Une revendication qui pourrait s’expliquer aussi bien par le blocage sociopolitique que le pays a dernièrement connu, que par la déliquescence et le délitement de l’Etat et de l’administration au cours des dernières années du règne d’Amadou Toumani Touré. IBK va donc devoir faire face à cette situation socioéconomique dont il hérite. S’il est bien vrai que la défense de l’intégrité du territoire nationale et la préservation de la Nation malienne sont de nobles ambitions, elles n’excluent pas cependant que les Maliens se plaignent de la précarité qui hante bon nombre d’entre eux. Ventre vide n’a point d’oreilles, a-t-on coutume de dire.

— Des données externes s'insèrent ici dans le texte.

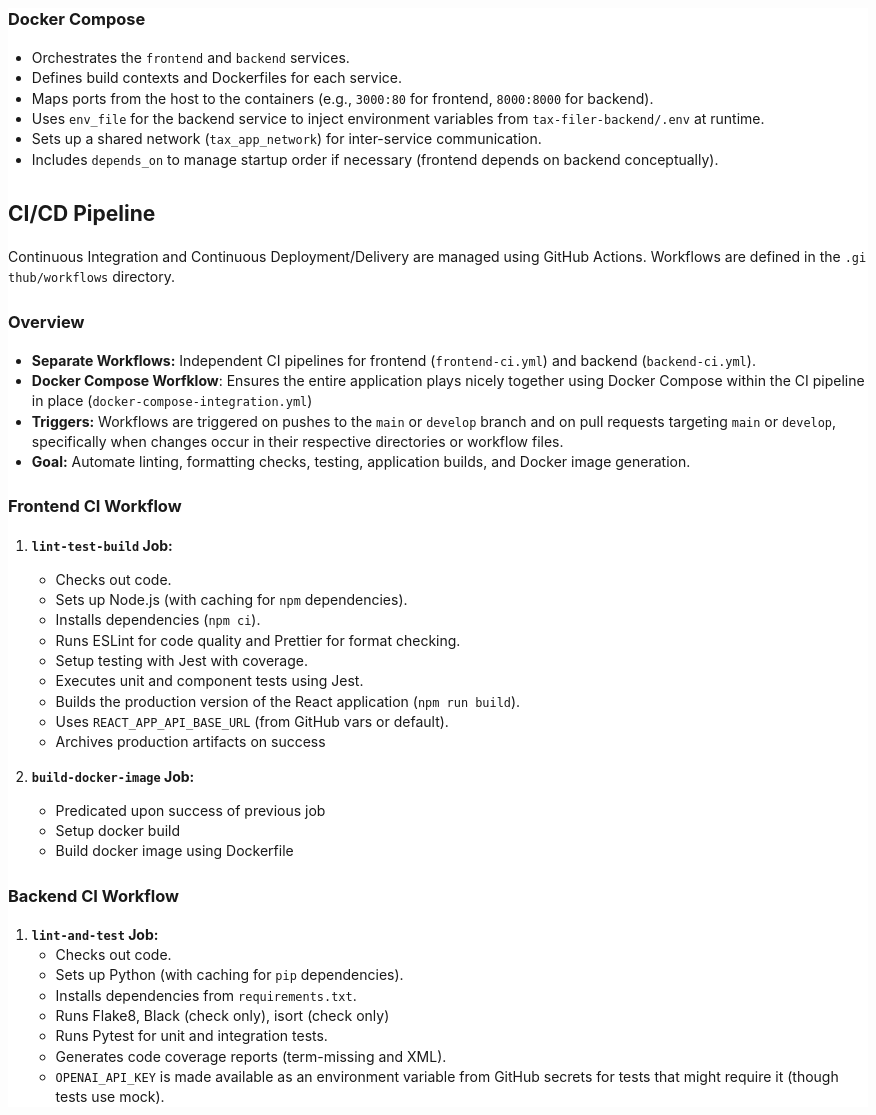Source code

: ### Docker Compose

* Orchestrates the `frontend` and `backend` services.
* Defines build contexts and Dockerfiles for each service.
* Maps ports from the host to the containers (e.g., `3000:80` for frontend, `8000:8000` for backend).
* Uses `env_file` for the backend service to inject environment variables from `tax-filer-backend/.env` at runtime.
* Sets up a shared network (`tax_app_network`) for inter-service communication.
* Includes `depends_on` to manage startup order if necessary (frontend depends on backend conceptually).

## CI/CD Pipeline

Continuous Integration and Continuous Deployment/Delivery are managed using GitHub Actions. Workflows are defined in the `.github/workflows` directory.

### Overview

* **Separate Workflows:** Independent CI pipelines for frontend (`frontend-ci.yml`) and backend (`backend-ci.yml`).
* **Docker Compose Worfklow**: Ensures the entire application plays nicely together using Docker Compose within the CI pipeline in place (`docker-compose-integration.yml`)
* **Triggers:** Workflows are triggered on pushes to the `main` or `develop` branch and on pull requests targeting `main` or `develop`, specifically when changes occur in their respective directories or workflow files.
* **Goal:** Automate linting, formatting checks, testing, application builds, and Docker image generation.

### Frontend CI Workflow

1.  **`lint-test-build` Job:**
    * Checks out code.
    * Sets up Node.js (with caching for `npm` dependencies).
    * Installs dependencies (`npm ci`).
    * Runs ESLint for code quality and Prettier for format checking.
    * Setup testing with Jest with coverage.
    * Executes unit and component tests using Jest.
    * Builds the production version of the React application (`npm run build`).
    * Uses `REACT_APP_API_BASE_URL` (from GitHub vars or default).
    * Archives production artifacts on success

2.  **`build-docker-image` Job:**
    * Predicated upon success of previous job
    * Setup docker build
    * Build docker image using Dockerfile

### Backend CI Workflow

1.  **`lint-and-test` Job:**
    * Checks out code.
    * Sets up Python (with caching for `pip` dependencies).
    * Installs dependencies from `requirements.txt`.
    * Runs Flake8, Black (check only), isort (check only)
    * Runs Pytest for unit and integration tests.
    * Generates code coverage reports (term-missing and XML).
    * `OPENAI_API_KEY` is made available as an environment variable from GitHub secrets for tests that might require it (though tests use mock).
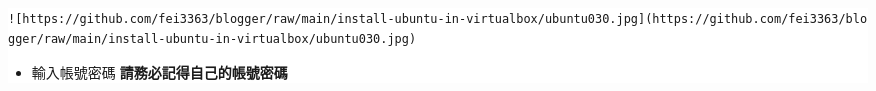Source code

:     ![https://github.com/fei3363/blogger/raw/main/install-ubuntu-in-virtualbox/ubuntu030.jpg](https://github.com/fei3363/blogger/raw/main/install-ubuntu-in-virtualbox/ubuntu030.jpg)

- 輸入帳號密碼 **請務必記得自己的帳號密碼**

La position des autorités maliennes est d’autant plus inconfortable que l’argument selon lequel les caisses sont vides, ne saurait passer quand on se rappelle tout ce qu’Ibrahim Boubacar Keïta avait dépensé par s’offrir l’avion présidentiel. Mais au-delà, ses compatriotes semblent s’être rendus compte que la gestion des problèmes politiques est sa priorité. C’est en tout cas le critère fondamental qui avait conduit à la désignation de Moussa Mara en lieu et place d’Oumar Tatam Ly au poste de premier ministre. Le management entre les différents courants de l’échiquier politique national ainsi que le contentieux de la crise politico-sécuritaire du nord du pays paraissaient davantage préoccuper le nouveau président.
Les Maliens lui disent qu’il n’a pas raison. Ils le lui disent en se conformant le plus massivement possible au mot d’ordre de grève lancé par l’UNTM. C’est ainsi qu’en ce jeudi, les activités ont tourné au ralenti aussi bien à Bamako qu’en province. Certes, il n’y a pas eu de violence, mais à travers ce premier acte, les syndicalistes auront démontré qu’ils représentent une force avec laquelle le pouvoir devra composer. Un détail qui peut se révéler déterminant pour les négociations qui devront nécessairement reprendre au terme de ce premier mot d’ordre.